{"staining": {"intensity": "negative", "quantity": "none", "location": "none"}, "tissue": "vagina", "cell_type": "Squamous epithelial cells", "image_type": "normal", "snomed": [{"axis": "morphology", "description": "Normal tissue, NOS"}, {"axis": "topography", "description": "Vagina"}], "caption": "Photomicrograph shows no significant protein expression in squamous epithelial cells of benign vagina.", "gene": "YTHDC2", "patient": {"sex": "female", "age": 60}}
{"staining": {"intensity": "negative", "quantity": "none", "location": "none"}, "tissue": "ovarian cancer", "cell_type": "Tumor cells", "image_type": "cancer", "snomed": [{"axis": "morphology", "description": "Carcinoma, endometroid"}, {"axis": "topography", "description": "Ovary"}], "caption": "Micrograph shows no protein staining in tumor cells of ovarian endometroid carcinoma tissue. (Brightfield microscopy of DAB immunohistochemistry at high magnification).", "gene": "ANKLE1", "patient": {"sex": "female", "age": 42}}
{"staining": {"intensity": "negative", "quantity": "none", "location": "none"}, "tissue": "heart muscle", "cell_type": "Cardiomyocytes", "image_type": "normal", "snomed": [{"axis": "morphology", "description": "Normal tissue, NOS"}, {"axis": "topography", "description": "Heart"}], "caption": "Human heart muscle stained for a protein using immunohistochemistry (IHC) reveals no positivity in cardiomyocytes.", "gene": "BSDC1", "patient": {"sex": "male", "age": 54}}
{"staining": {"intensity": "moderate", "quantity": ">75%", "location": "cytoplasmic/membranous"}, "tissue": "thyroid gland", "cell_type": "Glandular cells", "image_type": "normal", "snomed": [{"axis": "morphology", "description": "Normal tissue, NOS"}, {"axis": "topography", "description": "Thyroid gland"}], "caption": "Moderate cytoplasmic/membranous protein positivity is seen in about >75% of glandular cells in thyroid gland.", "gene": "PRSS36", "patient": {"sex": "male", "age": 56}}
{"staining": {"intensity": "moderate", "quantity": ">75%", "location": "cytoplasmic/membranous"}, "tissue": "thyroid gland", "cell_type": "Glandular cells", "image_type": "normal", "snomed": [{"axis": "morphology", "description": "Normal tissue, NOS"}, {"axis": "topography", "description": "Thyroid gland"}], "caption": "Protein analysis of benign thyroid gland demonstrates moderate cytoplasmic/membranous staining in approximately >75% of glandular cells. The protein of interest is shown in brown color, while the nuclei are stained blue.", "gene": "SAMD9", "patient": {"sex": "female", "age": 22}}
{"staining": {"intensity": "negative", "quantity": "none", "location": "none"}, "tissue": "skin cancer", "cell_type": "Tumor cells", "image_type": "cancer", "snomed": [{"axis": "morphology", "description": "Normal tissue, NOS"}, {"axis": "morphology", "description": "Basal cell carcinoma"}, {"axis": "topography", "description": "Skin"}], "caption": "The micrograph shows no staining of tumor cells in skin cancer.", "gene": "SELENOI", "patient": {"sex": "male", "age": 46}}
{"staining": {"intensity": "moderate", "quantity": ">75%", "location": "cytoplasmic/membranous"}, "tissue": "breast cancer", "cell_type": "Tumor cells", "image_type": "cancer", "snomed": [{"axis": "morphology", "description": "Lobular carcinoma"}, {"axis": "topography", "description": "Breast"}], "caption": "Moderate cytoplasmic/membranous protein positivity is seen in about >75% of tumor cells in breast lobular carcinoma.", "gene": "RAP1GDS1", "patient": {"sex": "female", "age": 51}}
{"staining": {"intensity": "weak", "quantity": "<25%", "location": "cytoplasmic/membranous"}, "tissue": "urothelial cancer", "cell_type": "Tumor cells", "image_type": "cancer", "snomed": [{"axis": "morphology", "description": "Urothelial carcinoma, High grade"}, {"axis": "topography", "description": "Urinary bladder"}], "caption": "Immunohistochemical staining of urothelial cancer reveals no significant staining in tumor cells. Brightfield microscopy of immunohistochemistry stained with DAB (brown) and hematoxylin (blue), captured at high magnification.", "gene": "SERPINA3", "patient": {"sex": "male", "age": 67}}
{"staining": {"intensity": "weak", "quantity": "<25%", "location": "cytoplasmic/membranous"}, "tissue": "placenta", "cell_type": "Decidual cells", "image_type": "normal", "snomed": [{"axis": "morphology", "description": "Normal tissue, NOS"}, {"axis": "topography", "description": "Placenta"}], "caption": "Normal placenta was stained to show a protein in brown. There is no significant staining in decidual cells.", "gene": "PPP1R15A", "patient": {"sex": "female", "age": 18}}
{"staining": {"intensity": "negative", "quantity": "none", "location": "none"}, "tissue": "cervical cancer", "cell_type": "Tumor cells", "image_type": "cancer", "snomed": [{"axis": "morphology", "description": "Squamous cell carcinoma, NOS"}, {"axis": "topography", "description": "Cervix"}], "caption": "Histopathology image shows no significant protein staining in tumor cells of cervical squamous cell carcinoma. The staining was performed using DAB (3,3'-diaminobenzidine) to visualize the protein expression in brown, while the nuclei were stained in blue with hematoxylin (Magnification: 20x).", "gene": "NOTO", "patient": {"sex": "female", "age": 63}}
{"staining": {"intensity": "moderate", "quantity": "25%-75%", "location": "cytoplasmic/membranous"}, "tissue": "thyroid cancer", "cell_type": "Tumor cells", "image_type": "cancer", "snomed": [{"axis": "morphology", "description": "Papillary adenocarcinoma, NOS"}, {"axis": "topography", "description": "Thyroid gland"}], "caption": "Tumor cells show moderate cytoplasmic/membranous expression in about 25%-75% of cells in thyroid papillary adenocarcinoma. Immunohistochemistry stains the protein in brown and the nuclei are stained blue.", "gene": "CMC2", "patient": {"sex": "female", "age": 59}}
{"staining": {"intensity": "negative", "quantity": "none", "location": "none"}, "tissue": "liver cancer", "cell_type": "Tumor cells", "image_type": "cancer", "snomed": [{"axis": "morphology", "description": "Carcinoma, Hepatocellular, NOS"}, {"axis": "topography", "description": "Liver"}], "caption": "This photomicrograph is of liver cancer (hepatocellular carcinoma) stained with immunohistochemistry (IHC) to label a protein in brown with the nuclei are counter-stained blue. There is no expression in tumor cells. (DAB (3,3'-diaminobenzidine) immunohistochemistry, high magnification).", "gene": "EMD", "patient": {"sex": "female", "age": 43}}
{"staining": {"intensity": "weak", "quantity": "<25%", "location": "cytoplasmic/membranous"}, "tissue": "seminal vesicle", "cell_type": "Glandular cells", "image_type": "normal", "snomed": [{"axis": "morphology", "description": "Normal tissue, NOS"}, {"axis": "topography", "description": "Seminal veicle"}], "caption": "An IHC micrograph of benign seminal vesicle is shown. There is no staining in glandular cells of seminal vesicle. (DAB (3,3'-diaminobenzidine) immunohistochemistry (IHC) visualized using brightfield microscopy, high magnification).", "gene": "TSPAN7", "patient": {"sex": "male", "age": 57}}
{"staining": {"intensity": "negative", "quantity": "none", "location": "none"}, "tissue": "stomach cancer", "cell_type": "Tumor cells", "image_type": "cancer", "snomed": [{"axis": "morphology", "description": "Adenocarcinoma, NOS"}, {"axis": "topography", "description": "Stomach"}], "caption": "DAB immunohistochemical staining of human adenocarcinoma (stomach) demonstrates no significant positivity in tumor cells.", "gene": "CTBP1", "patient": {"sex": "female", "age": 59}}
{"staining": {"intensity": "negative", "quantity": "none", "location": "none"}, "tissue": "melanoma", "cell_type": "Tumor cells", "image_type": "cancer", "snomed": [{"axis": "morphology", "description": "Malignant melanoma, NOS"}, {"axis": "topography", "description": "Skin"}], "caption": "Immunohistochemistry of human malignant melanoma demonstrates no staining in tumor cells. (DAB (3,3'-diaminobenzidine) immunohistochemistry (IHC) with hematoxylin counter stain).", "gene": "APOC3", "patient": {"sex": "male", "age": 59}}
--
The full listing above needs to be output exactly.

{"staining": {"intensity": "negative", "quantity": "none", "location": "none"}, "tissue": "vagina", "cell_type": "Squamous epithelial cells", "image_type": "normal", "snomed": [{"axis": "morphology", "description": "Normal tissue, NOS"}, {"axis": "topography", "description": "Vagina"}], "caption": "Photomicrograph shows no significant protein expression in squamous epithelial cells of benign vagina.", "gene": "YTHDC2", "patient": {"sex": "female", "age": 60}}
{"staining": {"intensity": "negative", "quantity": "none", "location": "none"}, "tissue": "ovarian cancer", "cell_type": "Tumor cells", "image_type": "cancer", "snomed": [{"axis": "morphology", "description": "Carcinoma, endometroid"}, {"axis": "topography", "description": "Ovary"}], "caption": "Micrograph shows no protein staining in tumor cells of ovarian endometroid carcinoma tissue. (Brightfield microscopy of DAB immunohistochemistry at high magnification).", "gene": "ANKLE1", "patient": {"sex": "female", "age": 42}}
{"staining": {"intensity": "negative", "quantity": "none", "location": "none"}, "tissue": "heart muscle", "cell_type": "Cardiomyocytes", "image_type": "normal", "snomed": [{"axis": "morphology", "description": "Normal tissue, NOS"}, {"axis": "topography", "description": "Heart"}], "caption": "Human heart muscle stained for a protein using immunohistochemistry (IHC) reveals no positivity in cardiomyocytes.", "gene": "BSDC1", "patient": {"sex": "male", "age": 54}}
{"staining": {"intensity": "moderate", "quantity": ">75%", "location": "cytoplasmic/membranous"}, "tissue": "thyroid gland", "cell_type": "Glandular cells", "image_type": "normal", "snomed": [{"axis": "morphology", "description": "Normal tissue, NOS"}, {"axis": "topography", "description": "Thyroid gland"}], "caption": "Moderate cytoplasmic/membranous protein positivity is seen in about >75% of glandular cells in thyroid gland.", "gene": "PRSS36", "patient": {"sex": "male", "age": 56}}
{"staining": {"intensity": "moderate", "quantity": ">75%", "location": "cytoplasmic/membranous"}, "tissue": "thyroid gland", "cell_type": "Glandular cells", "image_type": "normal", "snomed": [{"axis": "morphology", "description": "Normal tissue, NOS"}, {"axis": "topography", "description": "Thyroid gland"}], "caption": "Protein analysis of benign thyroid gland demonstrates moderate cytoplasmic/membranous staining in approximately >75% of glandular cells. The protein of interest is shown in brown color, while the nuclei are stained blue.", "gene": "SAMD9", "patient": {"sex": "female", "age": 22}}
{"staining": {"intensity": "negative", "quantity": "none", "location": "none"}, "tissue": "skin cancer", "cell_type": "Tumor cells", "image_type": "cancer", "snomed": [{"axis": "morphology", "description": "Normal tissue, NOS"}, {"axis": "morphology", "description": "Basal cell carcinoma"}, {"axis": "topography", "description": "Skin"}], "caption": "The micrograph shows no staining of tumor cells in skin cancer.", "gene": "SELENOI", "patient": {"sex": "male", "age": 46}}
{"staining": {"intensity": "moderate", "quantity": ">75%", "location": "cytoplasmic/membranous"}, "tissue": "breast cancer", "cell_type": "Tumor cells", "image_type": "cancer", "snomed": [{"axis": "morphology", "description": "Lobular carcinoma"}, {"axis": "topography", "description": "Breast"}], "caption": "Moderate cytoplasmic/membranous protein positivity is seen in about >75% of tumor cells in breast lobular carcinoma.", "gene": "RAP1GDS1", "patient": {"sex": "female", "age": 51}}
{"staining": {"intensity": "weak", "quantity": "<25%", "location": "cytoplasmic/membranous"}, "tissue": "urothelial cancer", "cell_type": "Tumor cells", "image_type": "cancer", "snomed": [{"axis": "morphology", "description": "Urothelial carcinoma, High grade"}, {"axis": "topography", "description": "Urinary bladder"}], "caption": "Immunohistochemical staining of urothelial cancer reveals no significant staining in tumor cells. Brightfield microscopy of immunohistochemistry stained with DAB (brown) and hematoxylin (blue), captured at high magnification.", "gene": "SERPINA3", "patient": {"sex": "male", "age": 67}}
{"staining": {"intensity": "weak", "quantity": "<25%", "location": "cytoplasmic/membranous"}, "tissue": "placenta", "cell_type": "Decidual cells", "image_type": "normal", "snomed": [{"axis": "morphology", "description": "Normal tissue, NOS"}, {"axis": "topography", "description": "Placenta"}], "caption": "Normal placenta was stained to show a protein in brown. There is no significant staining in decidual cells.", "gene": "PPP1R15A", "patient": {"sex": "female", "age": 18}}
{"staining": {"intensity": "negative", "quantity": "none", "location": "none"}, "tissue": "cervical cancer", "cell_type": "Tumor cells", "image_type": "cancer", "snomed": [{"axis": "morphology", "description": "Squamous cell carcinoma, NOS"}, {"axis": "topography", "description": "Cervix"}], "caption": "Histopathology image shows no significant protein staining in tumor cells of cervical squamous cell carcinoma. The staining was performed using DAB (3,3'-diaminobenzidine) to visualize the protein expression in brown, while the nuclei were stained in blue with hematoxylin (Magnification: 20x).", "gene": "NOTO", "patient": {"sex": "female", "age": 63}}
{"staining": {"intensity": "moderate", "quantity": "25%-75%", "location": "cytoplasmic/membranous"}, "tissue": "thyroid cancer", "cell_type": "Tumor cells", "image_type": "cancer", "snomed": [{"axis": "morphology", "description": "Papillary adenocarcinoma, NOS"}, {"axis": "topography", "description": "Thyroid gland"}], "caption": "Tumor cells show moderate cytoplasmic/membranous expression in about 25%-75% of cells in thyroid papillary adenocarcinoma. Immunohistochemistry stains the protein in brown and the nuclei are stained blue.", "gene": "CMC2", "patient": {"sex": "female", "age": 59}}
{"staining": {"intensity": "negative", "quantity": "none", "location": "none"}, "tissue": "liver cancer", "cell_type": "Tumor cells", "image_type": "cancer", "snomed": [{"axis": "morphology", "description": "Carcinoma, Hepatocellular, NOS"}, {"axis": "topography", "description": "Liver"}], "caption": "This photomicrograph is of liver cancer (hepatocellular carcinoma) stained with immunohistochemistry (IHC) to label a protein in brown with the nuclei are counter-stained blue. There is no expression in tumor cells. (DAB (3,3'-diaminobenzidine) immunohistochemistry, high magnification).", "gene": "EMD", "patient": {"sex": "female", "age": 43}}
{"staining": {"intensity": "weak", "quantity": "<25%", "location": "cytoplasmic/membranous"}, "tissue": "seminal vesicle", "cell_type": "Glandular cells", "image_type": "normal", "snomed": [{"axis": "morphology", "description": "Normal tissue, NOS"}, {"axis": "topography", "description": "Seminal veicle"}], "caption": "An IHC micrograph of benign seminal vesicle is shown. There is no staining in glandular cells of seminal vesicle. (DAB (3,3'-diaminobenzidine) immunohistochemistry (IHC) visualized using brightfield microscopy, high magnification).", "gene": "TSPAN7", "patient": {"sex": "male", "age": 57}}
{"staining": {"intensity": "negative", "quantity": "none", "location": "none"}, "tissue": "stomach cancer", "cell_type": "Tumor cells", "image_type": "cancer", "snomed": [{"axis": "morphology", "description": "Adenocarcinoma, NOS"}, {"axis": "topography", "description": "Stomach"}], "caption": "DAB immunohistochemical staining of human adenocarcinoma (stomach) demonstrates no significant positivity in tumor cells.", "gene": "CTBP1", "patient": {"sex": "female", "age": 59}}
{"staining": {"intensity": "negative", "quantity": "none", "location": "none"}, "tissue": "melanoma", "cell_type": "Tumor cells", "image_type": "cancer", "snomed": [{"axis": "morphology", "description": "Malignant melanoma, NOS"}, {"axis": "topography", "description": "Skin"}], "caption": "Immunohistochemistry of human malignant melanoma demonstrates no staining in tumor cells. (DAB (3,3'-diaminobenzidine) immunohistochemistry (IHC) with hematoxylin counter stain).", "gene": "APOC3", "patient": {"sex": "male", "age": 59}}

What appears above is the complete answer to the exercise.